Weekly Walk Around the News 8/31/2012


Feet First’s look at pedestrian news for the week of August 31, 2012.


Posted by Kerry Dirk

August 31, 2012



The Washington State Department of Transportation and the Cascade Bicycle club need your help to conduct the fifth annual bicycle and pedestrian survey on September 25, 26, and 27. 

By determining the number of pedestrians and cyclists who use trails and bike lanes, the WSDOT is better able to determine where additional walk-friendly areas are needed.  Surveys have shown previous success in other areas; for example, a 2008 trail count in San Jose supported efforts to secure $1,377,000 in grant funding for the development of additional trails. An ongoing national effort to measure the usage and demand of trails, bike lands, and sidewalks, is also in place. Read more about the National Bicycle and Pedestrian Documentation Project here.

The kick-off event for I Bike SEA is next Thursday, September 6.  This pilot project is recruiting N. Seattle residents who work downtown and who have a range of familiarity with bike commuting. For two weeks, you can participate in after-hours socials and morning meet-ups to learn about basic bike repair and safety, in addition to other activities.

The 2012 Vision 2040 Award, which rewards projects that support a sustainable future, was given to the Suquamish Tribe, Suquamish Elementary School, Suquamish Citizen’s Advisory Committee, and Kitsap County. This award, given by the Puget Sound Regional Council, recognizes the Suquamish Safe Route to School project. This project resulted in the construction of 5,600 feet of sidewalk along 14 blocks near Suquamish Elementary. Read more about the project here.

Stage 3 of the Mercer Corridor Project has begun, now that Mercer Street is open to two-way traffic. Click here for detour information, which includes routes for pedestrians and bicyclists. 

Only a few more signatures are needed for the Save our Sandbox Petition. Paulo Nunes Ueno, a father of two who built a 8-by-4-foot wooden sandbox outside of his Seattle home, was asked to move it or pay a $500/day fine. Read more about the debate here. 



The Fourth Safe Routes to School National Conference will take place August 13-15, 2013 in Sacramento, CA. To learn more about this conference, read about the event here or visit the conference website. 
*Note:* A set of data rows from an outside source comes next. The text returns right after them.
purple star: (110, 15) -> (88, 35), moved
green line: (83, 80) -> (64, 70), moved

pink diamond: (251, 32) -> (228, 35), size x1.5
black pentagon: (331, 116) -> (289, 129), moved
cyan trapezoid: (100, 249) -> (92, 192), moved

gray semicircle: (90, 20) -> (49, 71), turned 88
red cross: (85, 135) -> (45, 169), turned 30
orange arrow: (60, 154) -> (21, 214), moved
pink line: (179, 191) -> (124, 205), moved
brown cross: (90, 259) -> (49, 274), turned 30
A recent study found that a surprising factor plays a role in whether residents choose to bike to work: the presence of office showers and changing facilities. This study shows that more than bike lanes are needed for people to choose bike commuting and should be noted by employers and developers who want to encourage employees to bike to work. 

A Detroit resident and member of the Michigan Trails and Greenways Alliance is using Google maps to make a map of bike friendly routes throughout the city. Read more about this project here or watch the heartfelt video



A Walking Festival on the west coast of Wales? Where do I sign up? The Barmouth Walking Festival takes place in September every year to encourage visitors to explore the beauty of the area. With 30 walks for all abilities, walkers can choose the degree of difficulty and length. 

A new study argues that one way to measure the middle class is by the number of passenger cars in circulation. While the current number of passenger vehicles per 1,000 people is 900 in the United States, it’s only 12 in India. At the same time, the number of vehicles in the world is expected to grow 375% by 2050, raising important concerns about what these added cars might do to cities already highly congested.